Humor Magazine

I Owe No Allegiance to the Facts

By Pearl

Like many people who write, I spend a lot of time in my own head. It’s pleasant in there. The skies are blue; the barometric pressure, steady; the edges, rounded; the unsavory facts encased in bubble wrap and unable to hurt anyone.
It’s nice, in my head.
And as can be expected by someone with a limited loyalty insofar as reality is concerned, I make stuff up.
And sometimes, people who should know better mistake my stories for truth.
Years ago, I wrote a piece as part of a writing exercise. Certain elements were to be present: danger, colorful dialogue, humor, resolution.
There was never mention made that it must be true.
So I made it up. I used an actual vacation I had taken, made up some names, created both situation and dialog. It was published online and quickly forgotten.
Or so I thought.
Months later, at a party, I am approached by a woman whose name I had used in that story.
“You remember that, Pearl? You remember that night? Everyone, this is Pearl. She’s the one I was telling you about.”
I shift my beer from one hand to another, look around the room. Linda is a dramatic and insecure person prone to both hysteria and self-aggrandizement. She wears me out.
“What night are you talking about?”
“You know! The story! Remember that?” While I run my eyes over the rest of the room, looking for a way out of this conversation, she lays out everything I had written, quotes it extensively.
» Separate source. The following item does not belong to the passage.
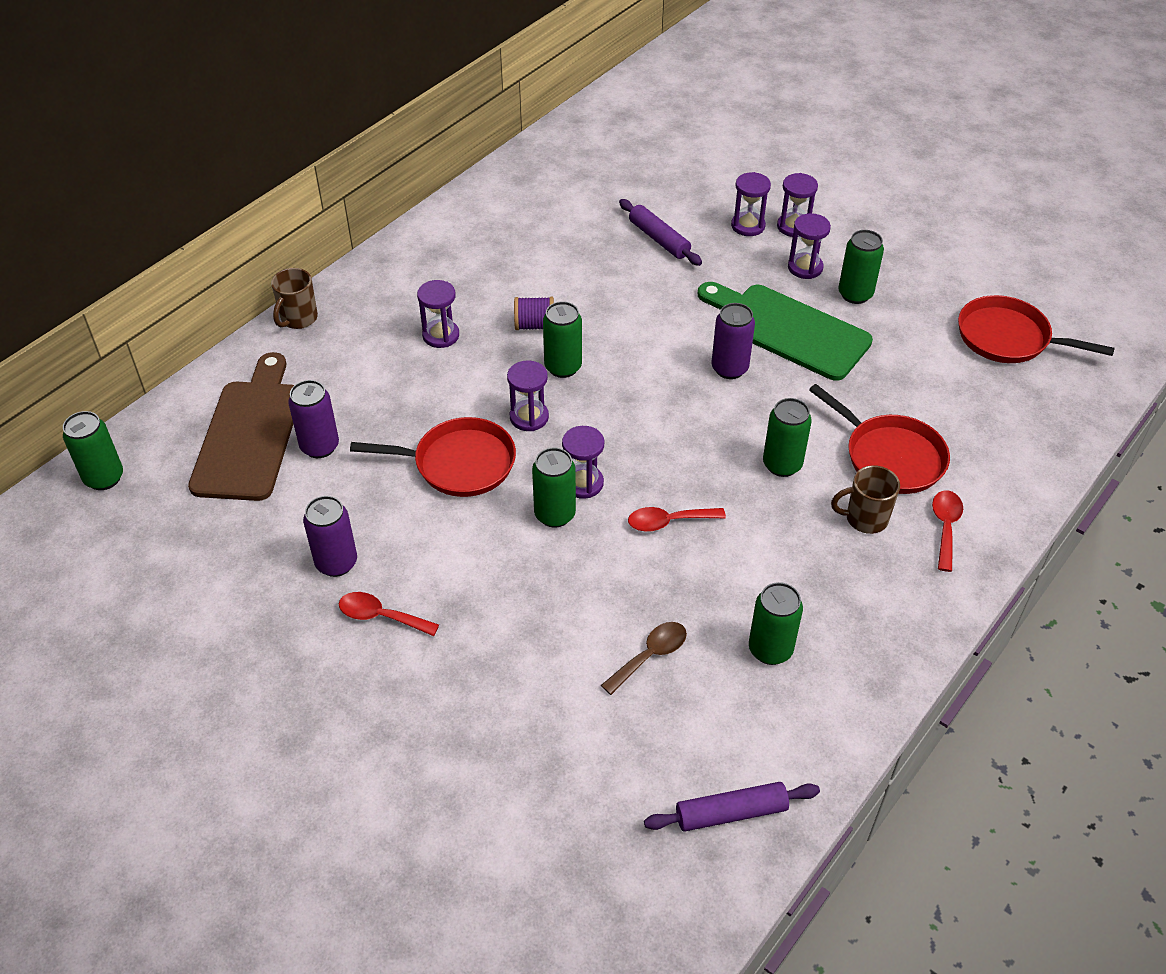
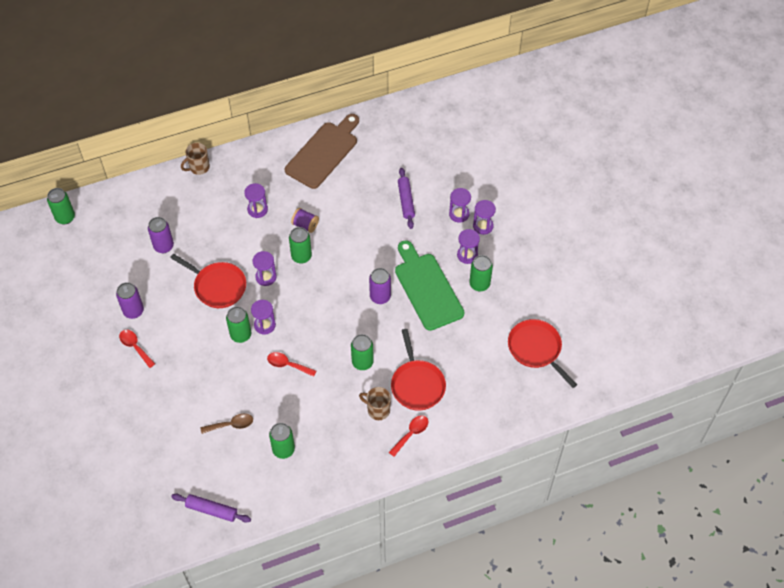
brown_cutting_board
A crowd gathers as she relates the fictional tale as something she personally experienced, adds details not in the original story implying that she saved me from a dangerous situation and that I, being young and foolish at the time of said story, owed her a debt.
Linda laughingly finishes up by saying, “Really, Pearl, you need to be more careful.”
Mary appears at my elbow. “None of that happened, did it?” she whispers.
“Not a word of it!” I hiss. “What in the world is she talking about?”
Mary laughs. “This is what you get for writing a story using her name. What’d you use her name for anyway?”
I shake my head. “It was just a name, just a location. Now she thinks it’s real!”
“You going to call her on it? She’s made herself out to be a hero!”
And you know, I thought about it. I wanted to, but I couldn’t. As annoying and needy as Linda is, I couldn’t take away a story that made her a hero.
Like I said, it’s pleasant in my head. Even when what’s in there is fueled entirely by the imagination.